Addendum en marge ou en bas d'un écrit, le terme d'« apostille » vient du bas-latin postilla, qui signifie « note », « explication ». Également employé dans le champ juridique, le mot, mis au pluriel, désigne ici un ensemble de courts poèmes, sensibles et vrais, consacrés à des instants du quotidien, des lieux, des sentiments, comme autant d'annotations lyriques et précises. Professeur de Lettres dans le secondaire, Gaël Guillarme a pris soin de rendre le verbe accessible, comme s'il s'agissait (enfin !) d'éviter l'écueil du formalisme, de l'hermétisme. Les lycéens eux-mêmes ne s'y sont pas trompés, attribuant le prix des Trouvères à la plaquette, saluant de fait le style sobre, mais riche, propre à "Apostilles". Qu'il s'agisse d'évoquer la nuit, le "ciel rendu à la mort et une forêt d'étoiles" (p. 44), le "parc Monceau et les yeux des statues" (p. 45), ou encore un enterrement ("Ce matin on enterre grand-mère/La fenêtre a l'effroi d'une porte de cave", p. 26), Gaël Guillarme sait parfaitement restituer l'émotion du moment, les odeurs, les images et les sons. Ainsi des douze fragments dont chacun est consacré à un mois, définissant une sorte de calendrier littéraire : chaque texte reproduit l'ambiance, le climat propres à la saison : "Un oiseau porte le jour/en équilibre sur son aile/Un nuage décide du miracle" (« Apostille au mois d'août », p. 39).

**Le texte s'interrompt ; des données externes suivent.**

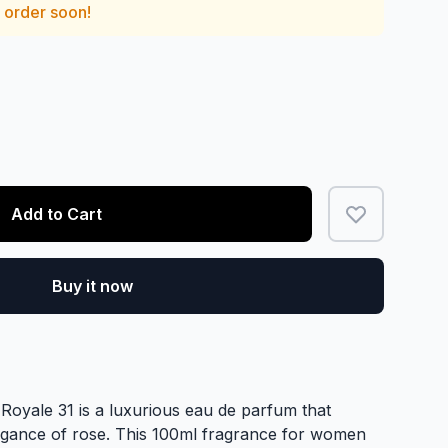
— order soon!
Add to Cart
Buy it now
 Royale 31 is a luxurious eau de parfum that
legance of rose. This 100ml fragrance for women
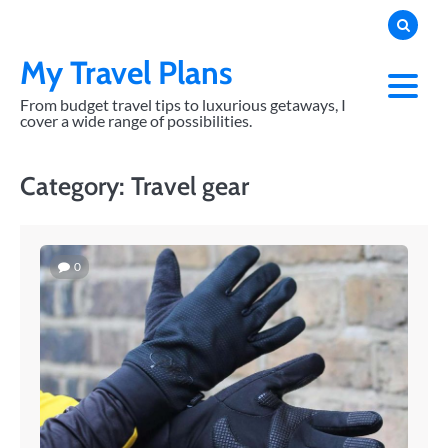
Skip
to
content
My Travel Plans
From budget travel tips to luxurious getaways, I
cover a wide range of possibilities.
Category:
Travel gear
0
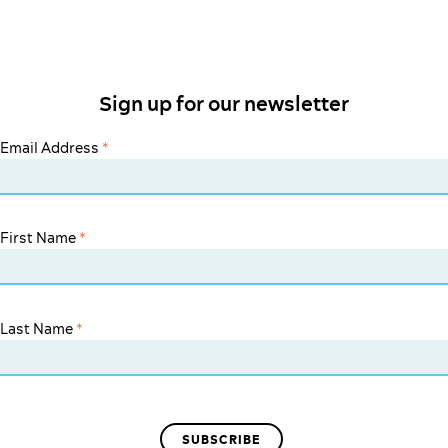
Sign up for our newsletter
Email Address
*
First Name
*
Last Name
*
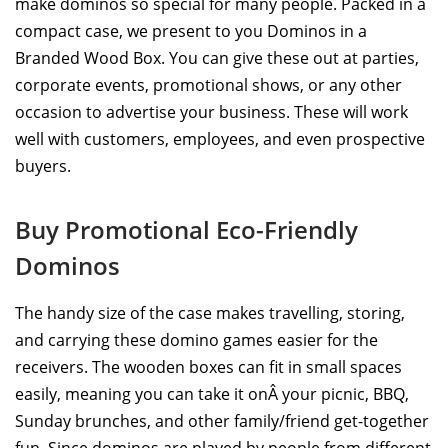
make dominos so special for many people. Packed in a
compact case, we present to you Dominos in a
Branded Wood Box. You can give these out at parties,
corporate events, promotional shows, or any other
occasion to advertise your business. These will work
well with customers, employees, and even prospective
buyers.
Buy Promotional Eco-Friendly
Dominos
The handy size of the case makes travelling, storing,
and carrying these domino games easier for the
receivers. The wooden boxes can fit in small spaces
easily, meaning you can take it onÂ your picnic, BBQ,
Sunday brunches, and other family/friend get-together
fun. Since dominos are played by people from different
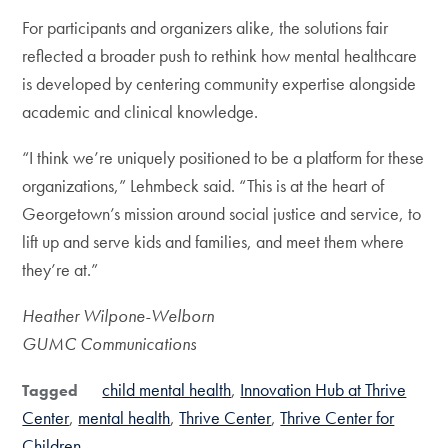
For participants and organizers alike, the solutions fair
reflected a broader push to rethink how mental healthcare
is developed by centering community expertise alongside
academic and clinical knowledge.
“I think we’re uniquely positioned to be a platform for these
organizations,” Lehmbeck said. “This is at the heart of
Georgetown’s mission around social justice and service, to
lift up and serve kids and families, and meet them where
they’re at.”
Heather Wilpone-Welborn
GUMC Communications
child mental health
Innovation Hub at Thrive
Tagged
Center
mental health
Thrive Center
Thrive Center for
Children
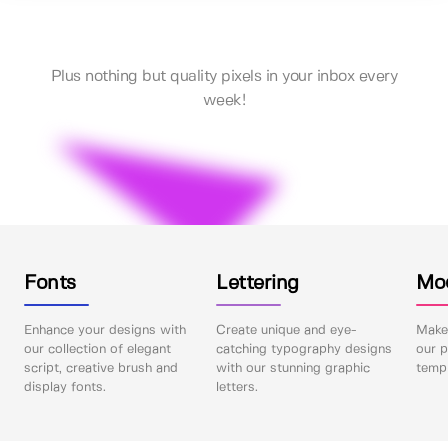
Plus nothing but quality pixels in your inbox every
week!
Fonts
Lettering
Mo
Enhance your designs with
Create unique and eye-
Make 
our collection of elegant
catching typography designs
our p
script, creative brush and
with our stunning graphic
templ
display fonts.
letters.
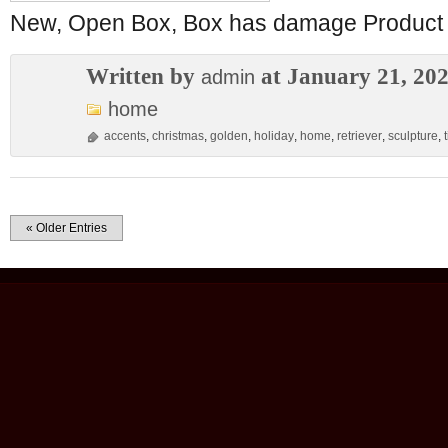
New, Open Box, Box has damage Product i
Written by
at January 21, 20
admin
home
accents
,
christmas
,
golden
,
holiday
,
home
,
retriever
,
sculpture
,
« Older Entries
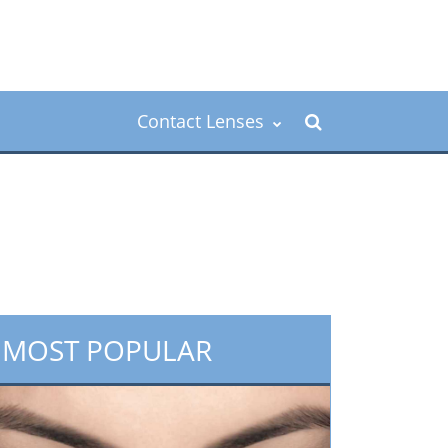
Contact Lenses
MOST POPULAR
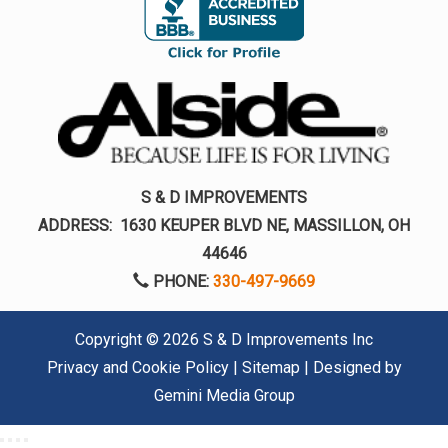
S & D IMPROVEMENTS
ADDRESS:
1630 KEUPER BLVD NE, MASSILLON, OH
44646
PHONE:
330-497-9669
Copyright ©
2026 S & D Improvements Inc
Privacy and Cookie Policy
|
Sitemap
| Designed by
Gemini Media Group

L'homme choisit parfois de respecter la rime, ce qui confère évidemment un tour classique à l'ensemble. On peut d'ailleurs parler d'un recueil classique : non pas vieillot ou ringard, à l'instar de certaines productions néo-classiques, justement, mais plutôt éloigné du champ expérimental. S'apparentant à de longs haïkaï, les apostilles s'inscrivent quand même dans une sorte de tradition : celle d'une poésie lyrique versifiée. La métrique est ainsi soigneusement étudiée, pour aboutir à une fine musicalité, un délicat phrasé.

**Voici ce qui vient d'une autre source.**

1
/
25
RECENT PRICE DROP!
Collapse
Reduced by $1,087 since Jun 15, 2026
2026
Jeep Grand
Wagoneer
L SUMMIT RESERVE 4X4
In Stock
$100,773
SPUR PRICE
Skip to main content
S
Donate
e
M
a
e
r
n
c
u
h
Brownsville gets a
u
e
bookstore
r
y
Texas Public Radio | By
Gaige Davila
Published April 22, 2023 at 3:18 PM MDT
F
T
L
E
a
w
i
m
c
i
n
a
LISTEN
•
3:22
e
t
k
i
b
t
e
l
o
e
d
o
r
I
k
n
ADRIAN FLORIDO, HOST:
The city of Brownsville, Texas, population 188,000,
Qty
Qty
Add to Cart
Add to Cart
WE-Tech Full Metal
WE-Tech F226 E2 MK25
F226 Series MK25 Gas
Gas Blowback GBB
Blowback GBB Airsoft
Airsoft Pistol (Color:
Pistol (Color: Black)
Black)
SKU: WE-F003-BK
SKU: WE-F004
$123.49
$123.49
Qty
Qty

Une mélancolie diffuse, presque apaisée, baigne le tout, notamment lorsque l'auteur parle de la nuit : "La main qui sait les tristesses de l'or/se perd en caresses dans le revers du ciel/et fraye la passée d'une bête/aux abois dans une forêt d'étoiles" (p. 44). "Apostilles" procède d'une nostalgie douillette, comme s'il fallait fixer les endroits, les gens, les souvenirs par écrit. Dès lors les textes sont autant de stèles pour ne pas oublier, conserver une trace. Discrète autant que réelle, la foi permet cependant de dépasser la tristesse ("Flocon d'été/le papillon/a son ombre/au-delà de Dieu, « "Apostille à l'éphémère", p. 26). Et parfois d'authentiques moments de joie, pareils à des trouées de lumière, éclairent l'ensemble : "La promesse de la fleur/à la branche du pommier/emprunte à l'enfant" (« Apostille au mois d'avril », p. 38).